Photo of Mr Dave Nellist Mr Dave Nellist , Coventry South East

Does the Secretary of State agree that he has wasted £4,400 million in the last 10 months attacking the National Union of Mineworkers and that a large part of that cost will fall on industries such as the electricity industry, resulting in price increases in the coming months or years? Will not old-age pensioners between the ages of 70 and 85, whose heating benefits have been cut, and the families of striking miners whose benefits have also been cut, have to bear the cost of the Government's attack on the miners and their families in the last 10 months? Yet again the people least able to bear the cost will have to bear it.

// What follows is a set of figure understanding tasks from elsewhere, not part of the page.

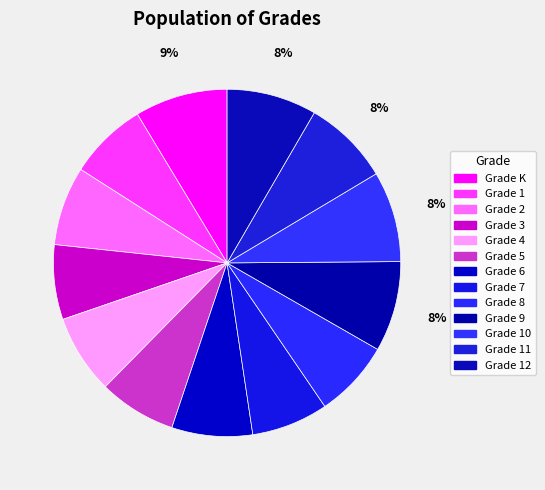

To the nearest percent, what is the difference between the Grade 3 and Grade 12 slice percentages?

1%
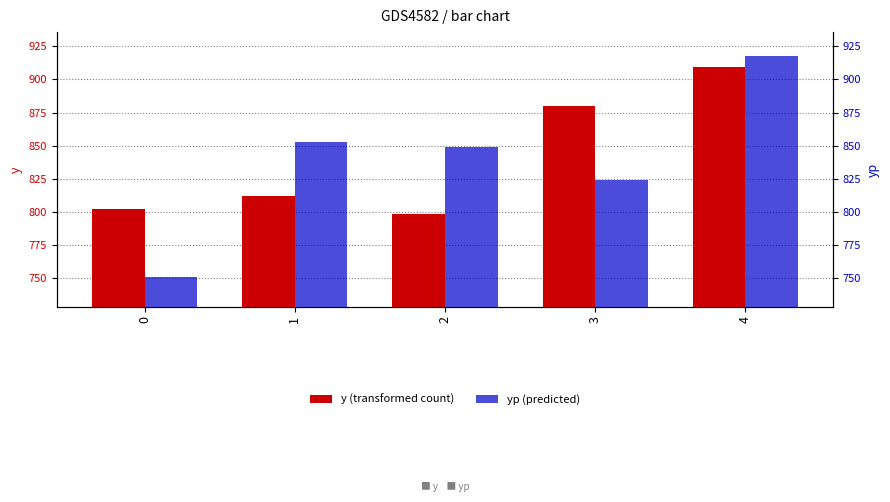

The value of yp (predicted) at 4 is 917.3. True or false?

True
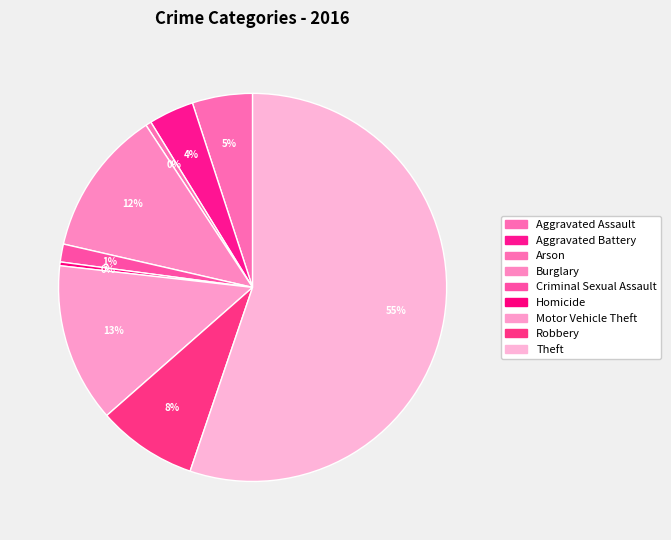

Does Homicide represent more than half of the total?

No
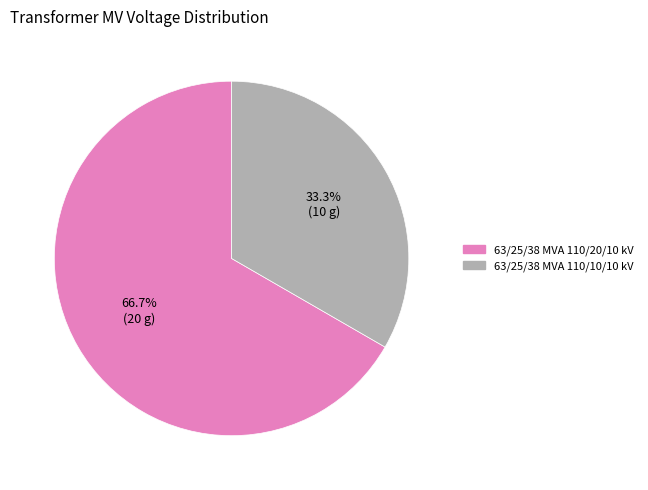

Rank the categories by value from lowest to highest.

63/25/38 MVA 110/10/10 kV, 63/25/38 MVA 110/20/10 kV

Photo of Mr Peter Walker Mr Peter Walker , Worcester

As I know of the hon. Gentleman's passion for looking after pensioners, I know that he will be doing all that he can to persuade Mr. Scargill to accept the very good terms available.

Photo of David Heathcoat-Amory David Heathcoat-Amory , Wells

asked the Secretary of State for Energy what is the average electricity price charged to industrial customers in the United Kingdom; and what information he has on the comparable figure in France.

Photo of Mr Alastair Goodlad Mr Alastair Goodlad Parliamentary Under-Secretary (Department of Energy)

Electricity prices to industrial consumers vary greatly within all countries, according to the nature of the load being supplied. In general, however, French prices are the lowest in Europe and are, typically, up to 20 per cent. lower than those in the United Kingdom and other EEC states. This is largely due to the greater proportion of electricity generated by nuclear power in France.

Photo of David Heathcoat-Amory David Heathcoat-Amory , Wells

As French electricity prices put British industry at a competitive disadvantage, which is bad for investment and jobs, will my hon. Friend explain some of the reasons for the price differential? Does he agree that the large French nuclear programme enables that country to generate electricity significantly more cheaply than we can manage?

Photo of Mr Peter Pike Mr Peter Pike , Burnley

Does the Minister accept that while European electricity suppliers may advertise certain tariffs through long-term agreements, they supply electricity at a much lower figure to many industrialists working in Europe? Is there not a massive subsidy to industry in Europe? Are there not many companies with bases in this country and Europe which obtain electricity at a cheaper rate by using that method to get around the advertised tariffs?

Photo of Mr Alastair Goodlad Mr Alastair Goodlad Parliamentary Under-Secretary (Department of Energy)

The French tariff is lower because, broadly speaking, it has a larger nuclear element. The electricity supply industry in Britain is currently considering proposals for successors to the present load management schemes, including the contracted consumer load scheme, which formally expires in March 1985. I understand that the Electricity Council intends that the new arrangements should, overall, be no less beneficial than the present schemes.